Die zu mähende Fläche muss vor Beginn der Arbeiten auf Fremdkörper wie Steine, Stöcke oder Drähte kontrolliert und diese entfernt werden. Löcher, Grenzsteine, Baumwurzeln oder Entwässerungsgräben können zu extremen Schräglagen oder Kollisionen führen. Solche Stellen sollten markiert und mit ausreichend Abstand umfahren werden, um Schäden am Mäher, insbesondere bei fehlender Messerkupplung, zu vermeiden.

Tipp 2: Hangneigung und Bodenbeschaffenheit beachten

Die genaue Hangneigung ist ein entscheidender Faktor. Apps für Smartphones können hierbei eine präzise Einschätzung ermöglichen. Aufsitzmäher sollten idealerweise mit einem Neigungsmesser ausgestattet sein.

Die Bodenbeschaffenheit spielt ebenfalls eine Rolle. Lockere oder nasse Böden erhöhen die Rutschgefahr. Sollte ein Mäher ins Rutschen geraten oder zu kippen drohen, ist es wichtig, ihn sofort loszulassen, ohne den Versuch zu unternehmen, ihn festzuhalten, um Verletzungen zu vermeiden.

Tipp 3: Arbeiten an Extremhängen

Ab einer Neigung von etwa 40 Grad spricht man von Extremhängen, wie sie beispielsweise bei Lärmschutzwällen vorkommen. Hier ist bereits das Gehen erschwert.

Für solche Bedingungen gibt es spezielles Zubehör zur Verbesserung der Traktion, darunter Agrarprofil- und/oder Doppelbereifung, Spikes oder Stahlräder. Pendelnd aufgehängte Raupenfahrwerke gewährleisten einen guten Bodenkontakt.

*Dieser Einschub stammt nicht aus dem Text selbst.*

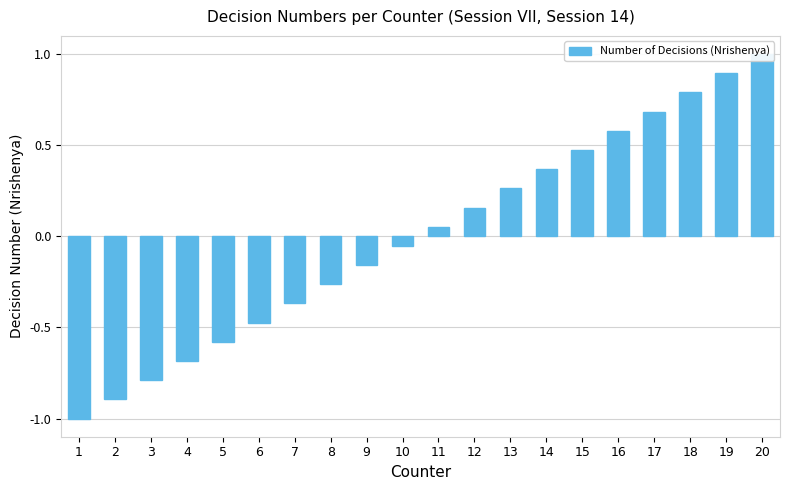

What is the difference between the second highest and second lowest values?

1.8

Die Bedienungsanleitungen enthalten zudem Informationen zu den Betriebsgrenzen der Motorenhersteller. Bei 4-Takt-Motoren kann an steilen Hängen die Schmierung abreißen und zu Motorschäden führen. 2-Takt-Motoren sind für extreme Hanglagen besser geeignet, da dieses Risiko bei ihnen nicht besteht.

Tipp 4: Tankvorgang

Beim Mähen am Hang sollte der Tank stets voll sein. Insbesondere bei Mähern ohne Benzinpumpe kann bei geringem Füllstand und Schräglage die Kraftstoffzufuhr unterbrochen werden.

Tanks mit spitz zulaufendem Boden ermöglichen eine bessere Kraftstoffausnutzung an geneigten Flächen als flache Tanks. Der Tankvorgang selbst muss auf ebener Fläche erfolgen. Motor und Auspuff müssen ausreichend abgekühlt sein, um eine Selbstentzündung des Kraftstoffs zu verhindern, falls beim Tanken etwas danebengeht. Die genaue Abkühlzeit ist der Bedienungsanleitung zu entnehmen.

Der Tankverschluss sollte vorsichtig geöffnet werden, um einen möglichen Überdruck langsam abzubauen und das Herausspritzen von Kraftstoff zu vermeiden. Da ein plötzlicher Kraftstoffmangel am Hang nie vollständig ausgeschlossen werden kann, sind mechanische Bremsen, die auch bei ausgeschaltetem Motor funktionieren, besonders wichtig, insbesondere bei Aufsitzmähern.